Trotz der Unterschiede, die wir alle haben mögen, kam die Welt zusammen, um den tragischen Tod von Michael Jackson im Juni 2009 zu betrauern. Der King of Pop überwand irgendwie die Themen, die uns trennen, mit seiner erstaunlichen Fähigkeit, sich auf verschiedene Kulturen zu beziehen und von ihnen adoptiert zu werden weltweit. Dr. Conrad Murray – sein damaliger Leibarzt – trug die Hauptschuld am Tod des Popstars. Eine kalifornische Jury befand ihn der unsachgemäßen Verabreichung von Propofol, dem Medikament, das Jackson tötete, für schuldig, und er verbüßte infolgedessen fast zwei Jahre einer vierjährigen Haftstrafe. „Es war keine große Sache; er hat es seit Jahrzehnten verwendet“, behauptete Murray (über die New York Post) und bemerkte, dass Jackson „in der Lage war, das Propofol selbst zu verdrängen, und die Ärzte erlaubten es ihm und so weiter war in Ordnung. »
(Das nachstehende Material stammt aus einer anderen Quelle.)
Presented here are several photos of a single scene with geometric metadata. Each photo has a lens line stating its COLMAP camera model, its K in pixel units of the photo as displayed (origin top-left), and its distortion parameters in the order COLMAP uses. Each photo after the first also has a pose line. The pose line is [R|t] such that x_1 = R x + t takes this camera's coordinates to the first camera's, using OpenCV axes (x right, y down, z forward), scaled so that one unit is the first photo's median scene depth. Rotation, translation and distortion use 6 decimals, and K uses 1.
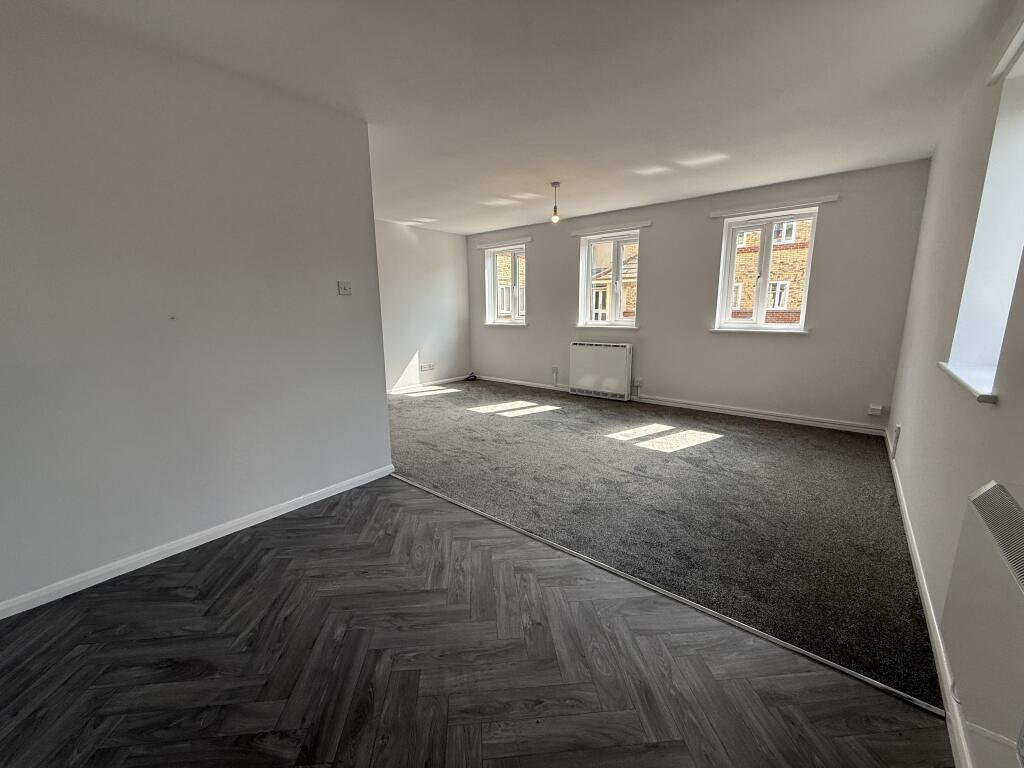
lens RADIAL K [[408.7, 0, 507.5], [0, 408.7, 378.6], [0, 0, 1]] dist [0.003724, 0.001009]
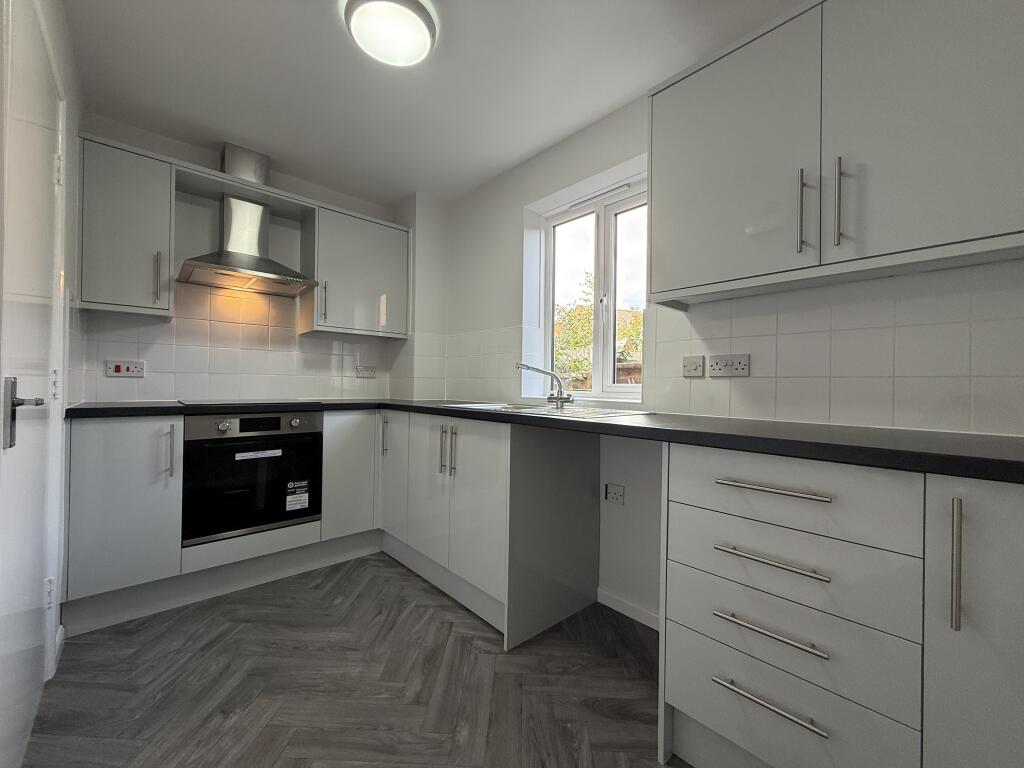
lens RADIAL K [[408.7, 0, 507.9], [0, 408.7, 383.5], [0, 0, 1]] dist [0.003724, 0.001009]
pose [[-0.992018, -0.003393, 0.126047, -0.642314], [0.017207, 0.986643, 0.161985, -0.182423], [-0.124913, 0.162861, -0.978710, 1.789730]]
Jetzt droht ein neuer Dokumentarfilm, „TMZ Investigates: Who Really Killed Michael Jackson“, Jacksons tragisches Ende aufzudecken. Orlando Martinez, der LAPD-Detective, der Jacksons Tod zugeteilt wurde, sagte in dem Dokument, dass die Dinge viel „komplizierter“ seien, als sie ursprünglich aussahen, und dass der „unvermeidliche“ Tod des „Thriller“-Sängers Jahre im Entstehen war.
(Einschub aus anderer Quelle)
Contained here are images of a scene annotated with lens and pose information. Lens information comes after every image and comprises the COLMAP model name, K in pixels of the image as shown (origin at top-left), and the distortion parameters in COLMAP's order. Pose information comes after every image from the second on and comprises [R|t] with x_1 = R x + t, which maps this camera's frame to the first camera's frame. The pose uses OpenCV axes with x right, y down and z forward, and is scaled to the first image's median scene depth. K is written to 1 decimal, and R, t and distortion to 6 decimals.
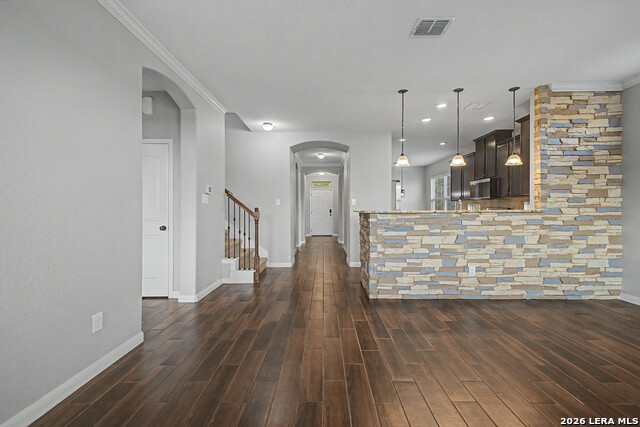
lens RADIAL K [[281.3, 0, 322.0], [0, 281.3, 211.1], [0, 0, 1]] dist [0.003826, 0.000275]
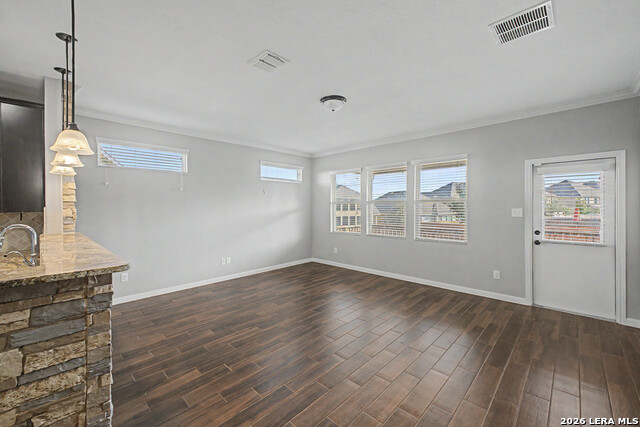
lens RADIAL K [[259.5, 0, 324.9], [0, 259.5, 209.0], [0, 0, 1]] dist [-0.000135, -0.000112]
pose [[-0.747678, -0.000894, 0.664060, -0.274944], [0.004054, 0.999974, 0.005910, -0.074999], [-0.664049, 0.007111, -0.747656, 1.069725]]
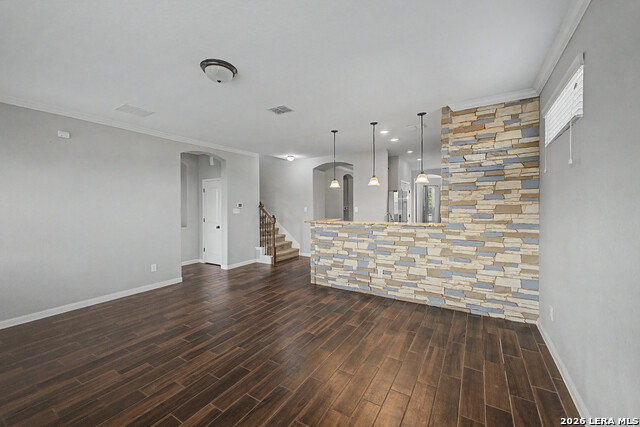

Michael Jackson bekam, was er wollte – und was er wollte, brachte ihn um

In der Dokumentation legt Orlando Martinez seine Gedanken zu Michael Jacksons Tod und den Ereignissen, die dazu geführt haben, offen: „Michael würde bekommen, was er wollte. Und wenn Sie nein sagten, würde er jemanden finden, der es für ihn tun würde.“ erklärte der Detektiv (über die Tägliche Post) und fügte hinzu: „Es gibt viele Leute, die schuld sind, die nie eine Abrechnung für seinen Tod hatten.“ Laut der New York Post bestätigte Ed Winter, der stellvertretende leitende Gerichtsmediziner von LA County, diese Behauptungen. Er behauptete, Jackson habe Propofol-Flaschen in Gatorade-Größe eingenommen, ein starkes Anästhetikum, das Jackson zum Zeitpunkt seines Todes als Schlafmittel benutzte.
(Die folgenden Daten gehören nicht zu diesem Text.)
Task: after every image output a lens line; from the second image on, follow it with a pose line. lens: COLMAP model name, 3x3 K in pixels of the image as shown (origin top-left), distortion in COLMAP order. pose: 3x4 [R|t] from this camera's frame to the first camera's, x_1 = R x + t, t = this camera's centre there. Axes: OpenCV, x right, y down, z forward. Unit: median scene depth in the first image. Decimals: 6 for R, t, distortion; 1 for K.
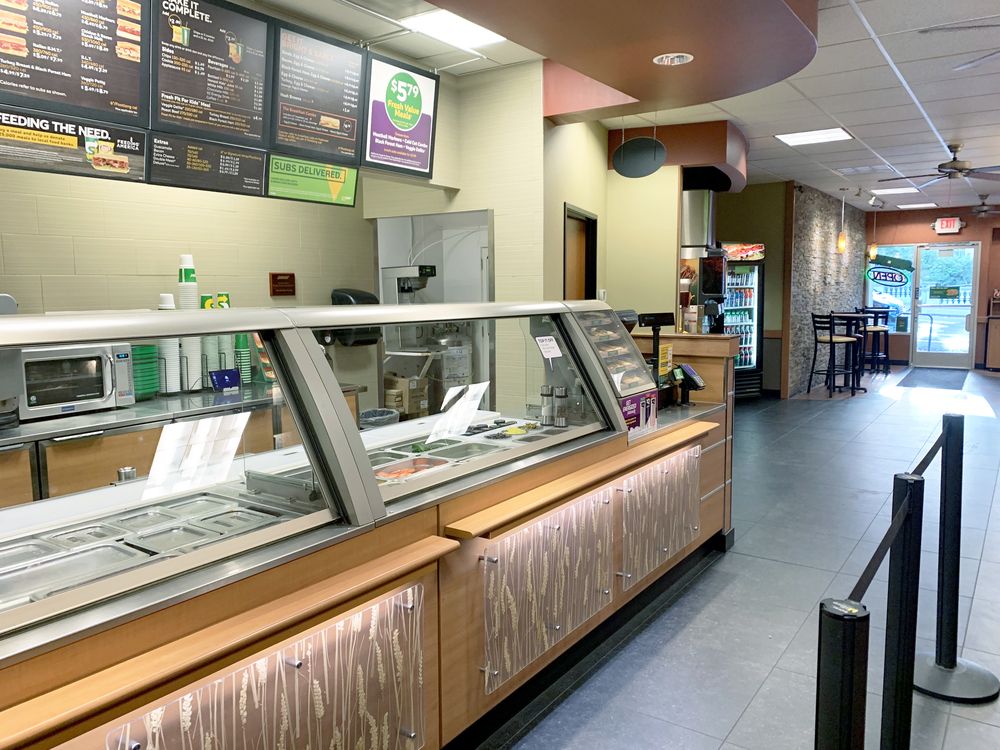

Vielleicht noch schockierender ist Winters Behauptung, Jackson habe 19 falsche Identitäten geschaffen, um an die Drogen zu kommen. „Er hatte mehrere verschiedene Ärzte, mit denen er zu tun hatte, und er ging zu ‚Doktor A‘ und bat um ein Beruhigungsmittel, und dann ging er zu ‚Doktor B‘ und fragte vielleicht nach demselben“, so der Sänger Chirurg, Dr. Harry Glassman, behauptet. Er fuhr fort, dass Jackson größtenteils für seinen eigenen Tod verantwortlich sei – aber dass er „sicherlich viel Hilfe von der medizinischen Gemeinschaft hatte“.